You may believe that if you try harder, everything will work out. And so you try that much harder but nothing has gotten better. You may think there are no valid reasons for leaving a situation that constantly and continually causes you pain, anguish, depression.

You’re at the point where you need to make a decision. Any decision. Making a decision gives you control over your life. It allows you to say “I’m not happy with my life as it is, and I choose to change it! Now!”

Your decision can be as simple as accepting your life as it now is. Live it joyously knowing that you choose to be in your marriage, despite some aspects that could be better. You are now in control because you have made a decision.

Your decision can take more work on your part. You may decide to seek counseling to change your needs to better fit with what your spouse can provide to you. Again, you are in control of your life.

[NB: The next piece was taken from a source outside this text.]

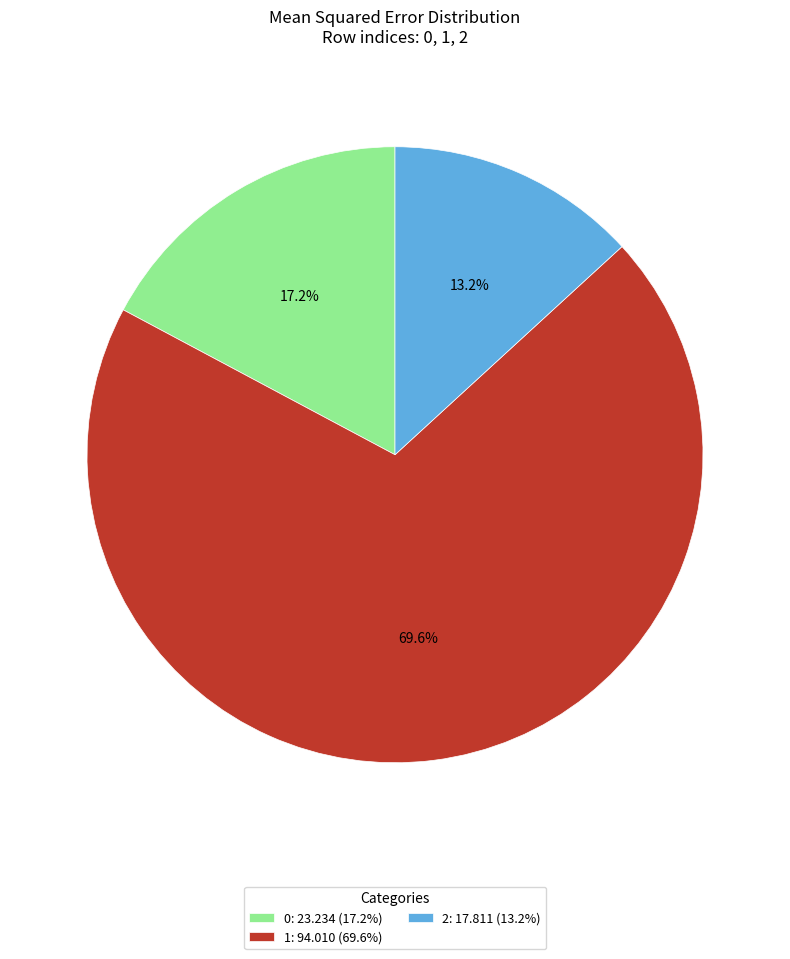

Approximately how many times larger is the value at 1 compared to 2?

5.3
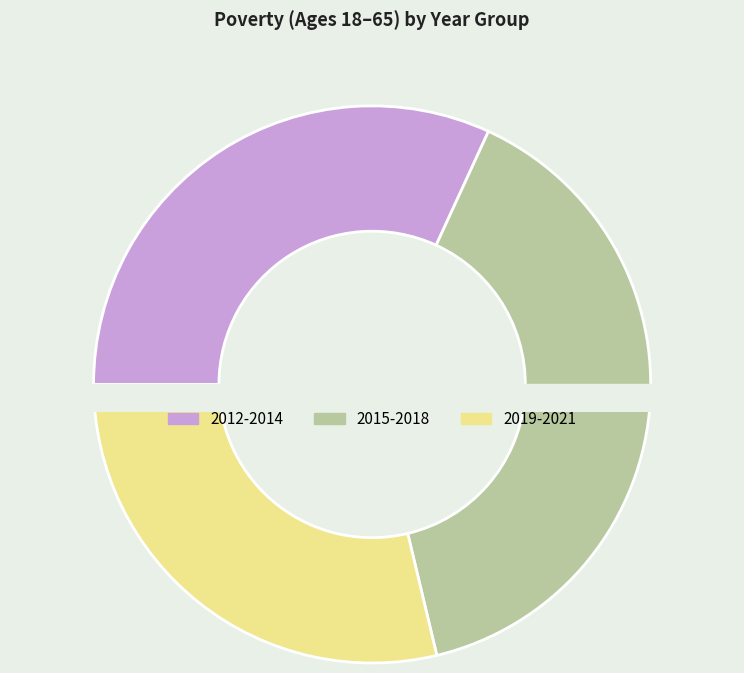

Does any single category account for the majority?

No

Your decision may be to speak to an attorney to gain the information you need to decide between a legal separation (to give the marriage more time) or a divorce (you are ready to leave regardless of your spouse’s actions). You have again gained control by making a decision and having acted upon it.

Some decisions are more permanent than others. The decision to divorce is 99.9% permanent and sure to cause trauma for you, your spouse, your children, your family, and your friends, for some time to come. I’ve left .01% out of the permanency factor because there are those of you who will divorce and then remarry your ex. (Sometimes it takes a divorce to understand how much you truly love someone.)

Perhaps you need to make your decision in steps, deciding just exactly what you need, want, and will accept, and acting accordingly. Visiting this site may have been step one.

Now, this moment, is the beginning of the rest of your life. How do you wish to live it? Are you ready to make a decision?